### Spatial grounding data
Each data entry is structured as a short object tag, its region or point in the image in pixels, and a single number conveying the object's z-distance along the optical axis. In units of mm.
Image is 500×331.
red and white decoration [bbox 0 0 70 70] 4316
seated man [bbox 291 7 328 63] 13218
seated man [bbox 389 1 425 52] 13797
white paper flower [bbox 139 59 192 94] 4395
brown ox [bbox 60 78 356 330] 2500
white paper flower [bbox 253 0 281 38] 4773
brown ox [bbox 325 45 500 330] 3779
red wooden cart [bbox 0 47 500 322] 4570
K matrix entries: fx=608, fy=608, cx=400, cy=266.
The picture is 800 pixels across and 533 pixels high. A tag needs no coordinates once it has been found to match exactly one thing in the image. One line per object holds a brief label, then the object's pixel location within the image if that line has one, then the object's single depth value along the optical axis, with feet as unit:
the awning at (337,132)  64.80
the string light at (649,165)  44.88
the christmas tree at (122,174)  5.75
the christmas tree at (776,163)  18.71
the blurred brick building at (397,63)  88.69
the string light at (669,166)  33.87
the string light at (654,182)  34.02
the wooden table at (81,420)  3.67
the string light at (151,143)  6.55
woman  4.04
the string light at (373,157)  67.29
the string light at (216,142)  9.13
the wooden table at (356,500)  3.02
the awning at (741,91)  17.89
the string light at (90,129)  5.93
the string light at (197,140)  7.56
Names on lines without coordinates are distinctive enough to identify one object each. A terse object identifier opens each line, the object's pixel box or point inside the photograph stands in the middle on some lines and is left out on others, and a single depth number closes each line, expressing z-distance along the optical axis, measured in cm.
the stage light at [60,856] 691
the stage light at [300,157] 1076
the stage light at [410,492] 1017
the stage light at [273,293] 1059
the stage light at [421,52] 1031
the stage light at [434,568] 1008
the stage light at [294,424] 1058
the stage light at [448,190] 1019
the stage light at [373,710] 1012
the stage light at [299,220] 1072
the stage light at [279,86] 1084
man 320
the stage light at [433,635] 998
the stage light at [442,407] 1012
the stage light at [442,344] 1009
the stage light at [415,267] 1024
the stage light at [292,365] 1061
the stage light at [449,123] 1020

### Your goal
Repeat only the lines starting at the one that contains "Image is 500×331." and ending at the last line above, exactly as written.

### Solution for this problem
Image is 500×331.
red and white decoration [bbox 0 0 70 70] 4316
seated man [bbox 291 7 328 63] 13218
seated man [bbox 389 1 425 52] 13797
white paper flower [bbox 139 59 192 94] 4395
brown ox [bbox 60 78 356 330] 2500
white paper flower [bbox 253 0 281 38] 4773
brown ox [bbox 325 45 500 330] 3779
red wooden cart [bbox 0 47 500 322] 4570
K matrix entries: fx=608, fy=608, cx=400, cy=266.
The picture is 800 pixels across and 533 pixels high. A tag needs no coordinates once it has been found to match exactly one thing in the image. One line per object holds a brief label, then the object's pixel location within the image if that line has one, then the object's single depth value along the optical axis, with feet as unit:
the awning at (337,132)  64.80
the string light at (649,165)  44.88
the christmas tree at (122,174)  5.75
the christmas tree at (776,163)  18.71
the blurred brick building at (397,63)  88.69
the string light at (669,166)  33.87
the string light at (654,182)  34.02
the wooden table at (81,420)  3.67
the string light at (151,143)  6.55
woman  4.04
the string light at (373,157)  67.29
the string light at (216,142)  9.13
the wooden table at (356,500)  3.02
the awning at (741,91)  17.89
the string light at (90,129)  5.93
the string light at (197,140)  7.56
Names on lines without coordinates are distinctive enough to identify one object each. A terse object identifier opens each line, the object's pixel box or point inside the photograph stands in the middle on some lines and is left out on others, and a single depth number closes each line, expressing z-distance along the optical axis, measured in cm.
the stage light at [60,856] 691
the stage light at [300,157] 1076
the stage light at [410,492] 1017
the stage light at [273,293] 1059
the stage light at [421,52] 1031
the stage light at [434,568] 1008
the stage light at [294,424] 1058
the stage light at [448,190] 1019
the stage light at [373,710] 1012
the stage light at [299,220] 1072
the stage light at [279,86] 1084
man 320
the stage light at [433,635] 998
the stage light at [442,407] 1012
the stage light at [442,344] 1009
the stage light at [415,267] 1024
the stage light at [292,365] 1061
the stage light at [449,123] 1020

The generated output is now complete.